Die Tournee als schwarzer Fleck

Der einzige schwarze Fleck auf seiner Vita ist bis dato die Vierschanzen-Tournee. Zweimal wurde er Gesamt-Zweiter, zweimal -Dritter – der ganz große Wurf blieb ihm bislang verwehrt. Generell fällt auf, dass Ammann auf österreichischem Boden das Glück nicht hold ist. Unter seinen 23 Weltcupsiegen ist kein einziger hierzulande zustande gekommen.

Ein schwieriges Verhältnis zu Österreich verneint Ammann vehement. „Ich war ja viermal am Podest und habe durchaus an der Geschichte (der Tournee) mitgedreht und mitgeschrieben. Auch wenn ich sie nie gewonnen habe, bin ich trotzdem zufrieden.“

An seinem Urteil kann auch der Horrorsturz in der vergangenen Saison nichts ändern. „Das hat nichts geschmälert“, meint er. Der erwähnten Sieglosigkeit auf rot-weiß-rotem Boden will er nicht zu viel Bedeutung beimessen. „Es gibt halt solche Zufälle. Ich sage mir zumindest, dass es sie gibt. Vielleicht habe ich auch irgendetwas noch nicht entdeckt.“

Ammanns Olympia-Goldene 2002 (l.) und 2010 (r.)
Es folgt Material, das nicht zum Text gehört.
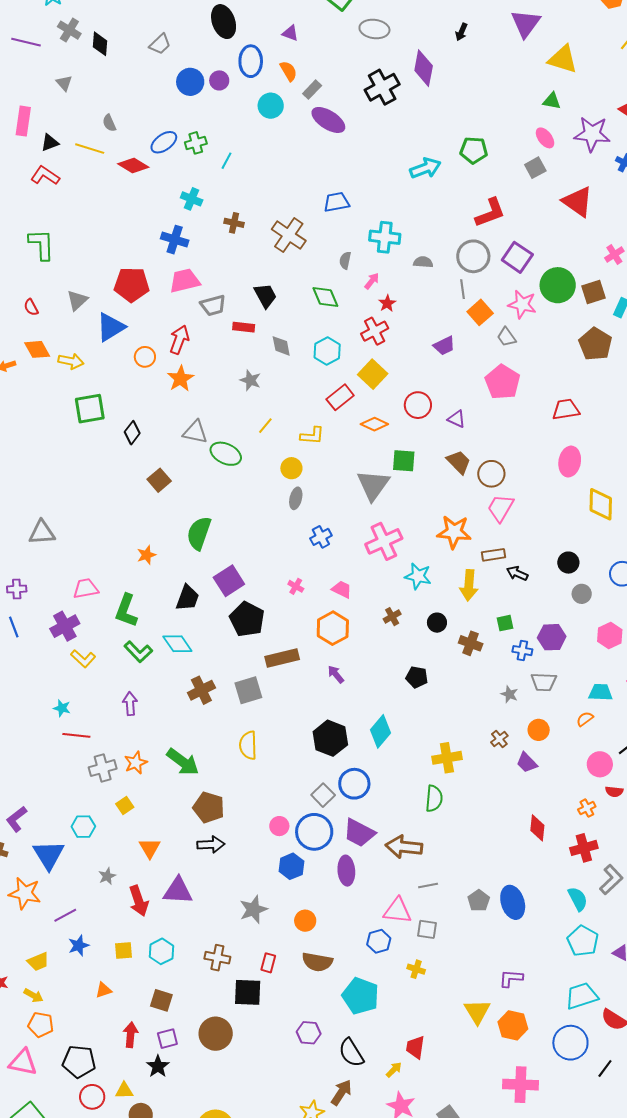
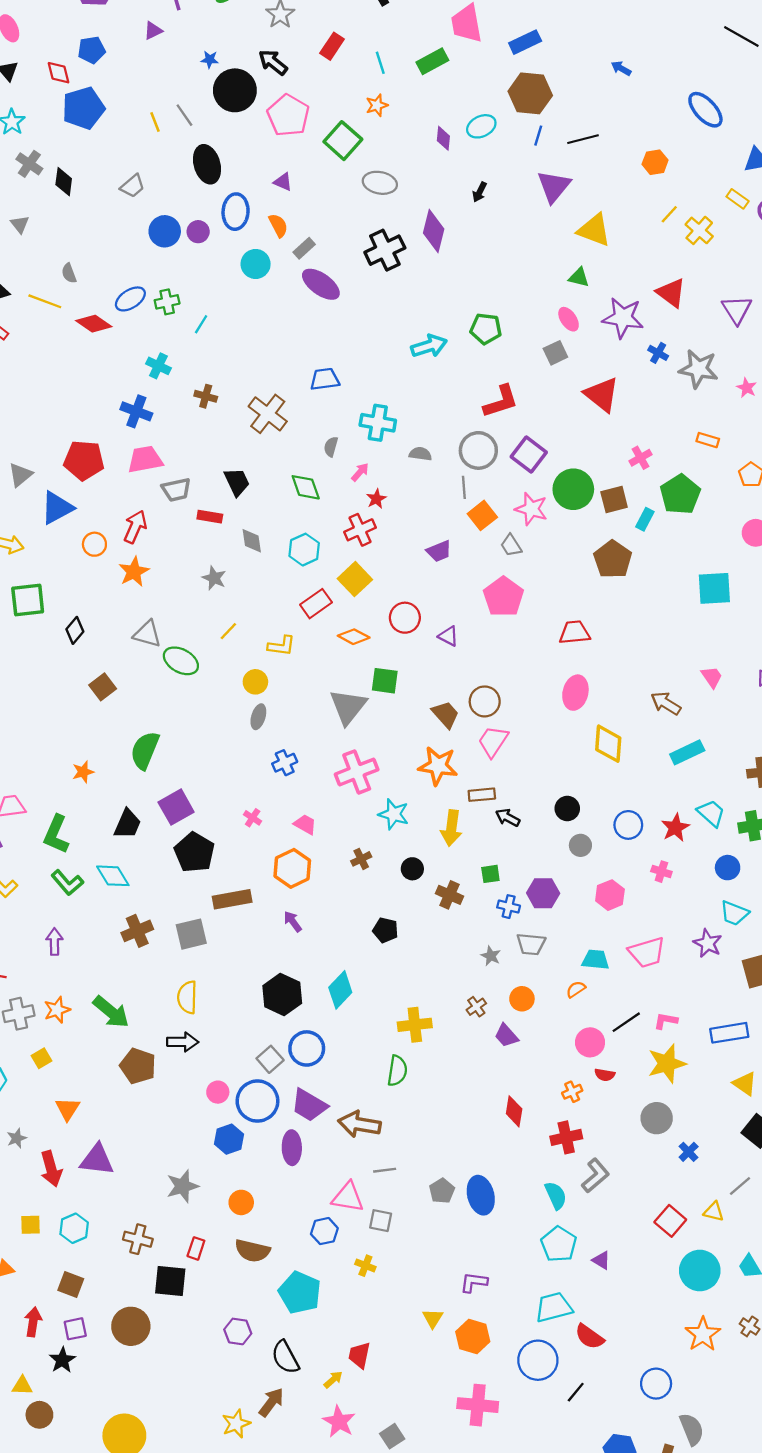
brown trapezoid: (459, 462) -> (446, 714), moved
black arrow: (211, 844) -> (183, 1042), moved
yellow triangle: (477, 1012) -> (433, 1318), size x0.7

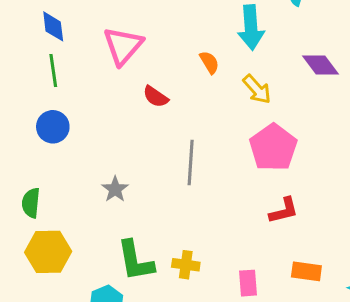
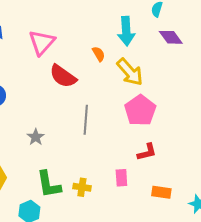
purple diamond: (321, 65) -> (171, 37), moved
yellow arrow: (257, 89) -> (130, 72), size x1.4
red semicircle: (156, 97) -> (63, 76), size x1.6
pink rectangle: (248, 283) -> (121, 178), moved

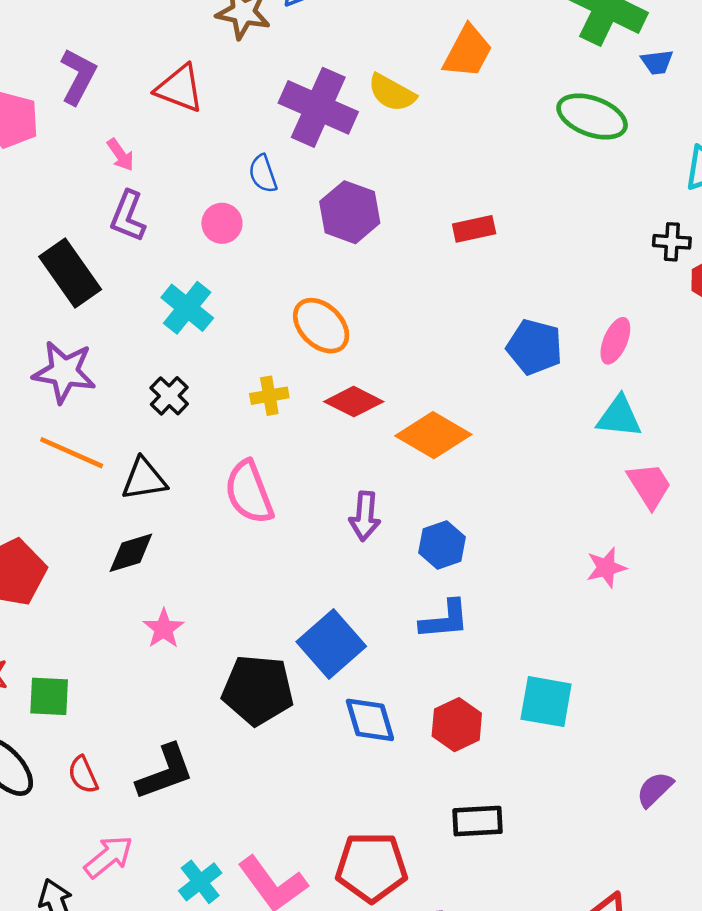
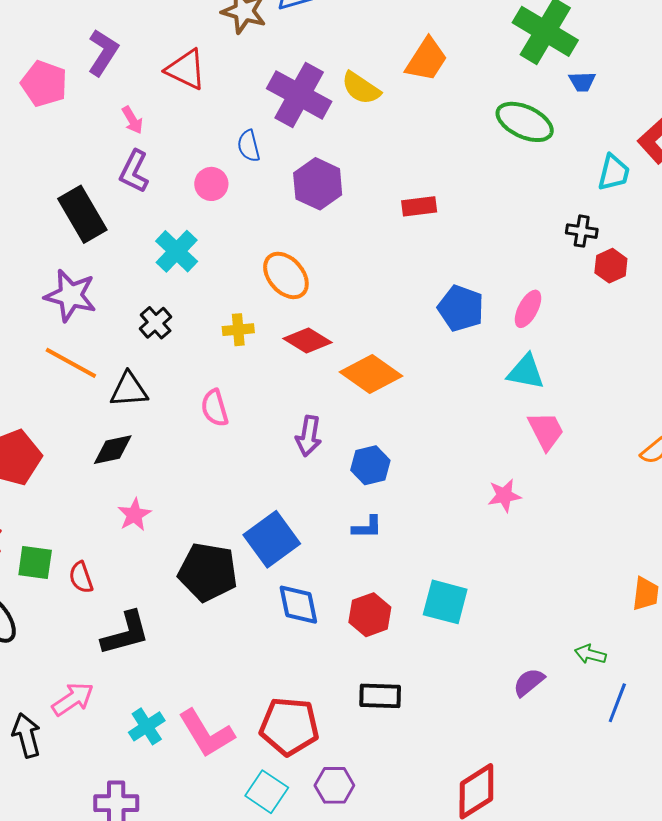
pink semicircle: (249, 492) -> (215, 408), size x0.7
blue L-shape: (445, 620) -> (367, 527), size x0.7
red semicircle: (83, 775) -> (81, 577), moved

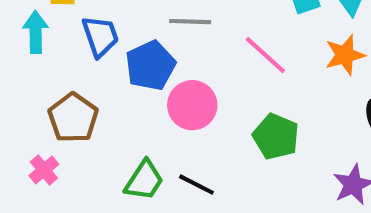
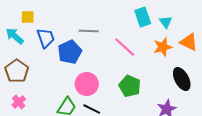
cyan arrow: (36, 32) -> (15, 36), turned -48
pink circle: (192, 105) -> (87, 84), moved
brown pentagon: (73, 118) -> (17, 71), moved

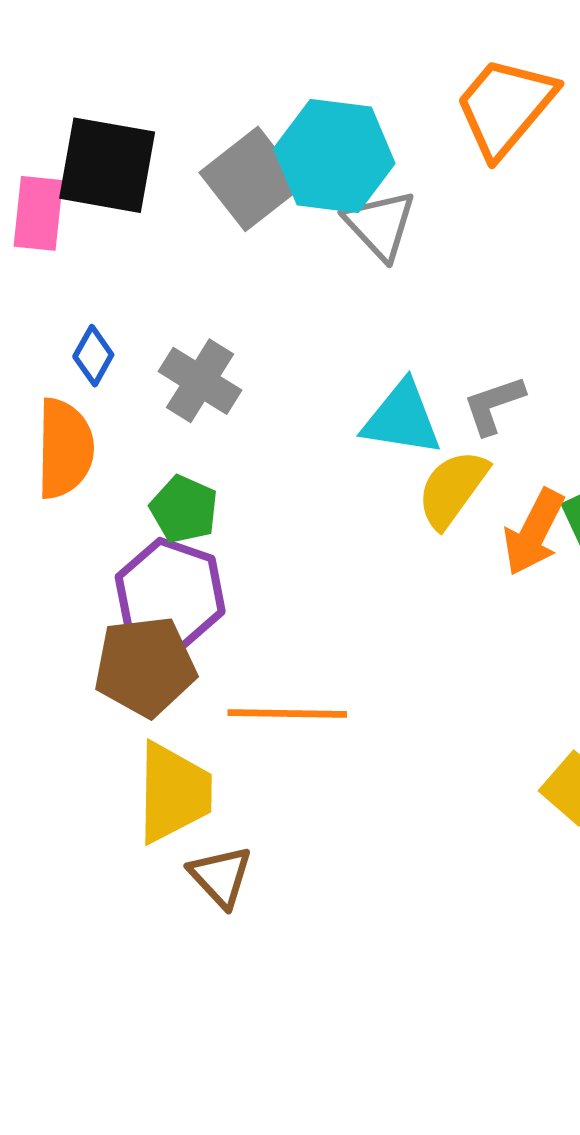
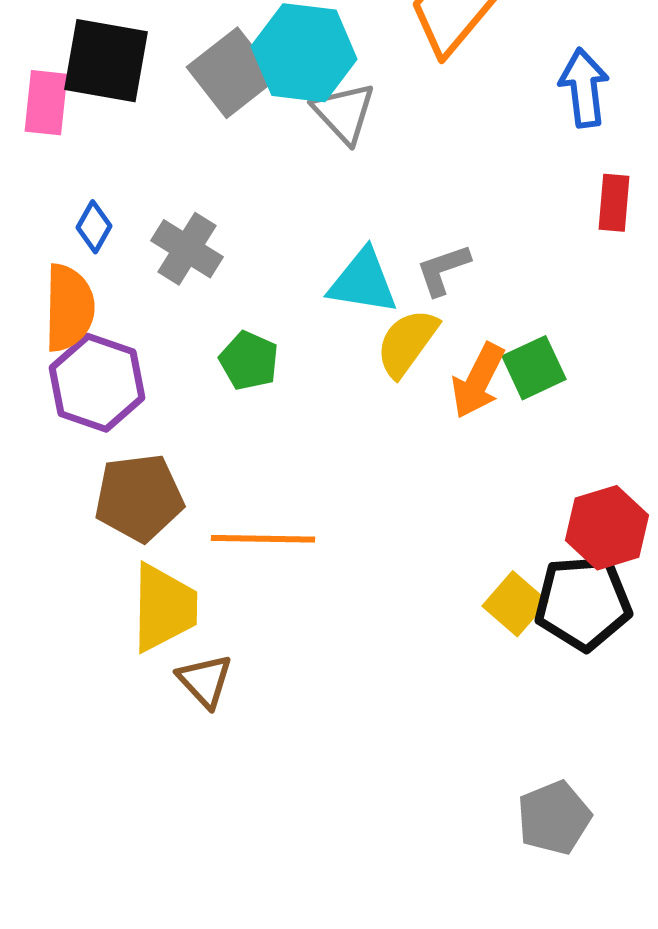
green pentagon: (184, 509) -> (249, 361), moved
purple hexagon: (170, 594) -> (97, 383), moved

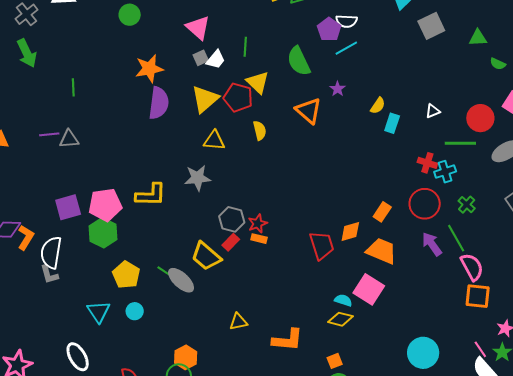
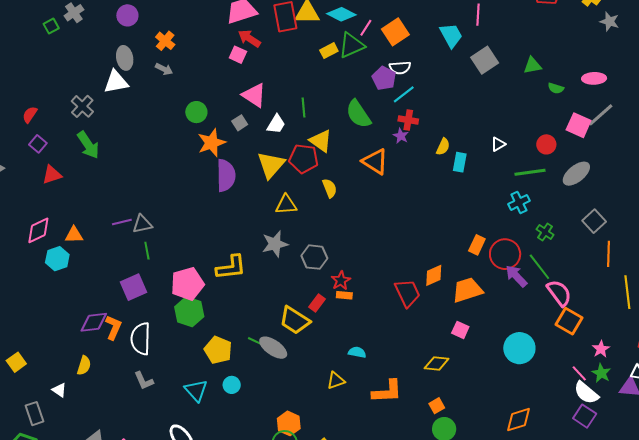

"Ich bin einer, der viel denkt"

Allzu viel Zeit bleibt ihm wohl nicht mehr, um fündig zu werden. „Eher kurzfristig“, antwortet er auf die Frage, in welchen Zyklen er als Sportler mittlerweile denkt. Es gebe allerdings keinen bestimmten Wettkampf, den er unbedingt noch bestreiten wolle. Vielmehr ist es der optimale (Auf)Sprung, der ihm als Vision dient. „Wenn ich dieses Ziel erreicht habe, kann ich vielleicht darüber hinausschauen. Vielleicht braucht es ihn aber auch, um aufzuhören.“

Ein zweiter Noriaki Kasai werde er jedenfalls nicht, versichert Ammann lachend und hat sich für die Karriere danach bereits gerüstet. Er kürzlich wurde bekannt, dass der Schweizer gemeinsam mit dem Deutschen Martin Schmitt und ihrem gemeinsamen Berater Hubert Schiffmann eine Agentur gründete, die Athleten – darunter Gesamtweltcupsieger Severin Freund – vermarktet und betreut.

Im operativen Geschäft ist er noch nicht tätig, um erst gar nicht die Gefahr eines Interessenkonfliktes aufkommen zu lassen. „Wenn wir um Siege kämpfen, machen wir das sportlich aus“, hält der 34-Jährige fest.

Die Zusatzbeschäftigung habe aber große Bedeutung für ihn. Immer wieder seien Athleten deshalb schon auf ihn zugekommen. „Ich brauche das für den Kopf. Ich bin einer, der viel denkt“, sagt Ammann.

Und nennt damit vermutlich genau jene Eigenschaft, die ihm derzeit im Weg steht, um bei der Landung wieder einen Telemark zu setzen.